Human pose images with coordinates

+++

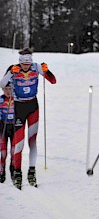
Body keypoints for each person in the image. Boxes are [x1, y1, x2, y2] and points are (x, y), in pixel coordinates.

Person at [0, 48, 56, 189]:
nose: (26, 67)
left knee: (32, 140)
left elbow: (53, 81)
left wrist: (46, 71)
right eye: (23, 64)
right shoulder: (13, 68)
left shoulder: (36, 67)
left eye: (28, 64)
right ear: (20, 62)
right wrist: (10, 74)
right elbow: (2, 84)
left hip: (32, 106)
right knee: (19, 142)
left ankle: (32, 171)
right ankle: (17, 173)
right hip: (18, 107)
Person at [0, 82, 15, 183]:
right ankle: (2, 172)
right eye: (6, 89)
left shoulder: (16, 99)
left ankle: (13, 169)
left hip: (14, 127)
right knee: (3, 152)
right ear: (3, 90)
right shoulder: (0, 100)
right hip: (3, 127)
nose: (8, 91)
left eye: (10, 89)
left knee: (14, 151)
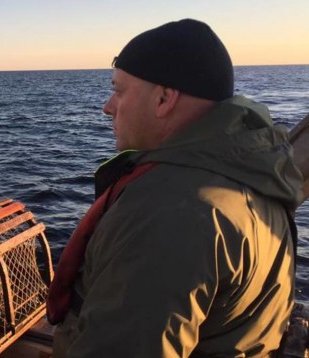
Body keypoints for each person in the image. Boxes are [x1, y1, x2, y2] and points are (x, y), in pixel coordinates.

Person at [47, 19, 304, 357]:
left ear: (164, 98)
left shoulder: (169, 212)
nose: (108, 106)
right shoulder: (255, 175)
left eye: (119, 91)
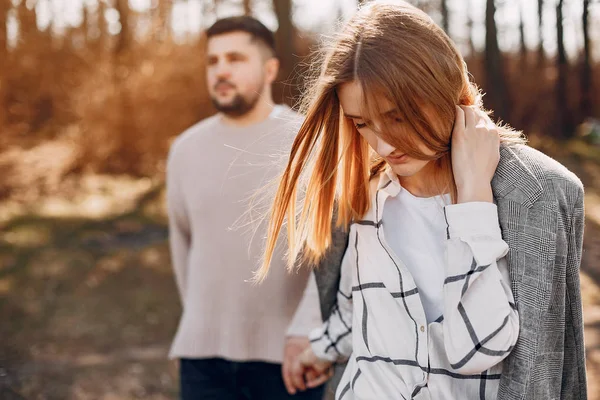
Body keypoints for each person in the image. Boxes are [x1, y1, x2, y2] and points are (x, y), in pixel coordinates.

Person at [258, 2, 587, 399]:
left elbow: (479, 348)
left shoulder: (534, 193)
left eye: (396, 117)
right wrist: (319, 350)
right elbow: (360, 306)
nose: (381, 144)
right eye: (362, 123)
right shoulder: (367, 194)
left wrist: (473, 202)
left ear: (441, 87)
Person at [166, 16, 324, 400]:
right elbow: (182, 243)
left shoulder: (308, 143)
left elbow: (331, 248)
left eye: (235, 58)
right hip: (202, 362)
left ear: (270, 69)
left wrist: (308, 330)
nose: (221, 70)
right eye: (213, 61)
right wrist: (203, 321)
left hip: (289, 359)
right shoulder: (185, 150)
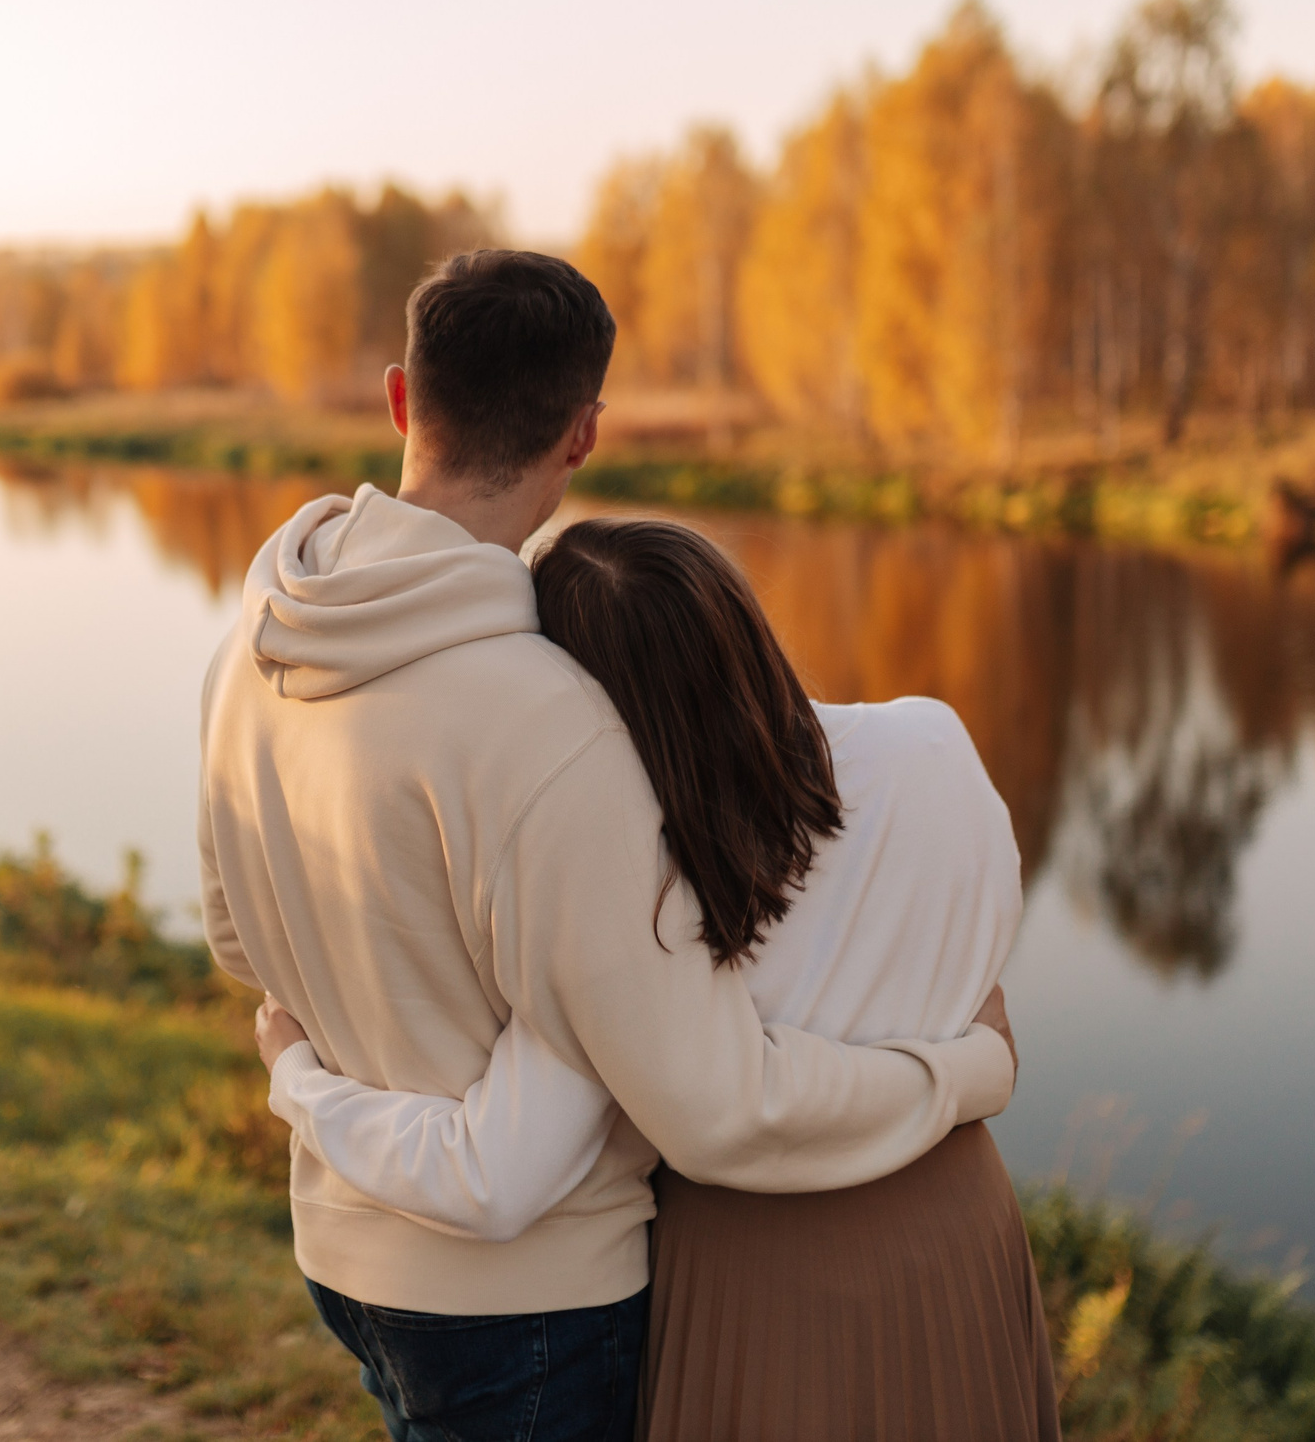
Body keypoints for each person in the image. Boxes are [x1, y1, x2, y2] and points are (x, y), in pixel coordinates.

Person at [197, 249, 1018, 1442]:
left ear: (398, 399)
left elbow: (238, 944)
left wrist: (331, 1065)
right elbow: (718, 1111)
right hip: (530, 1302)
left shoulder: (253, 644)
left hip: (343, 1255)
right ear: (583, 434)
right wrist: (962, 1071)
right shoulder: (552, 723)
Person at [263, 518, 1058, 1441]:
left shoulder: (638, 898)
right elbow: (985, 973)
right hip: (962, 1224)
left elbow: (492, 1170)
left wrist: (300, 1081)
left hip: (763, 1283)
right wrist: (969, 1066)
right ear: (744, 619)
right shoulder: (937, 743)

+++

:: Task goal ::
Whenever a line in the records contains the word "ankle", copy that line.

:: Response box ::
left ankle: (32, 171)
right ankle: (17, 173)
right ankle: (2, 172)
left ankle: (13, 169)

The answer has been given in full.